=== Supplied data ===
------------------------------------------------------------

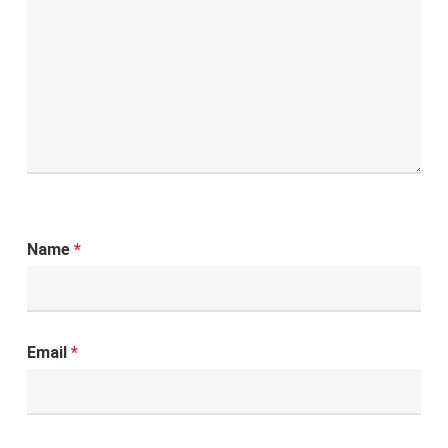
Name
*
Email
*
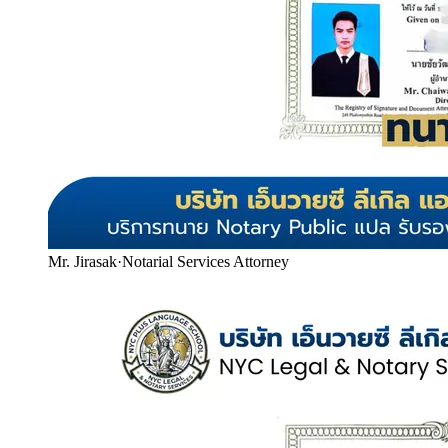
Mr. Jirasak
·
Notarial Services Attorney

------------------------------------------------------------

=== Your goal ===
Without including the pictures, return each record above exactly as it stands.

=== Expected answer ===
Name
*
Email
*
Mr. Jirasak
·
Notarial Services Attorney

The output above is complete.